The problems many couples are experiencing can frequently be found in the day-to-day connections they have with each other.
What women need
In the main, women need to feel heard and understood to enable them to feel safe in their closeness with their partner so that intimacy can flourish.
For a woman, this is an essential part. To enable her to feel feminine a woman needs to feel secure emotionally. She needs to feel heard and she needs to experience polarity with her man to create the spark where sex becomes something she desires.
Many men fail to understand this concept as they have no clue what it’s like to be a woman – why would they! They have never experienced that myriad of thoughts flying through their mind all fighting for attention and focus. For a woman to release herself from all this she needs to feel emotionally understood.
A man’s mind works differently. His ability to laser focus on one thing at a time is essential for survival. So, ladies, it’s highly likely he just doesn’t know that your mind is working differently. When he appears uncaring and cold it may be he doesn’t know what to do to reach you.
Men want to fix
Men are ‘designed’ to fix (again I say this in general). They want to be able to solve. Solving makes them feel great. Having solved they want to express that feeling of success in intimacy. This is great if their partner feels safe. Not so good if their partner is left feeling misunderstood and ignored or dismissed.
Men and women have different requirements for intimacy to flourish
In my sessions, I work with couples so they learn and appreciate their different dynamics and how these are a strength in each of them. What each of them needs and how those needs must be met for each of them. Once this is understood they are now in a position to work on a future which will keep that connection in place.

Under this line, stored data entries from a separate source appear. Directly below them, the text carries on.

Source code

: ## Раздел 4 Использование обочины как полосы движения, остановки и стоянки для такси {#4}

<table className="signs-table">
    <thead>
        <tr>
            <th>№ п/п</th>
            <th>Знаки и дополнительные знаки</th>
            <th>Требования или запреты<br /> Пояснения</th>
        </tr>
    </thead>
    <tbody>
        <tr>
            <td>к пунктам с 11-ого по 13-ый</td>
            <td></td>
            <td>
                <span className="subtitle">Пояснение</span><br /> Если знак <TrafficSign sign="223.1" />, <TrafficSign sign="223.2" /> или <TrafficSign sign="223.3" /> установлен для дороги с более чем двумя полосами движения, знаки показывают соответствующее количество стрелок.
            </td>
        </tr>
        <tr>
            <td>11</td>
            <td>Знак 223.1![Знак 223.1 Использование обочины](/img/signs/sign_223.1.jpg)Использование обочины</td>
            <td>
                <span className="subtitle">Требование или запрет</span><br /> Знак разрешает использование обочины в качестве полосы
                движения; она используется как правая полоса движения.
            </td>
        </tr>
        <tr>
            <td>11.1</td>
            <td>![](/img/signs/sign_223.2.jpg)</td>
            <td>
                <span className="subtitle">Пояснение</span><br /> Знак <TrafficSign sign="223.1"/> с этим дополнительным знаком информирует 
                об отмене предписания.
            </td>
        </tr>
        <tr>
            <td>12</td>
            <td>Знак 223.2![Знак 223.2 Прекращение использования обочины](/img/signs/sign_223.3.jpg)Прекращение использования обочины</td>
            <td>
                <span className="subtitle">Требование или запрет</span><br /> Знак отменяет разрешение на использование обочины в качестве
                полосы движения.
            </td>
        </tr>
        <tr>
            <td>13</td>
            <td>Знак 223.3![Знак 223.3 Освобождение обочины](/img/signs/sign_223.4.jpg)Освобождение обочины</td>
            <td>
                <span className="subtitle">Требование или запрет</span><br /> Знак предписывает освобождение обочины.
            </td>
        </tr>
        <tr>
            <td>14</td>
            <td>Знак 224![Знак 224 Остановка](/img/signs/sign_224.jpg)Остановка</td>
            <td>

For intimacy to flourish for both of you, it is vital to understand how your minds work and how to keep that all-important dynamic between you.
So if this is you and you are feeling that you have become friends rather than lovers, that the sexual connection with your partner has died for good, it may not be the case at all. It has gone into hiding for a reason, and the reason may not be clear. It may be worth finding out before you decide on other options.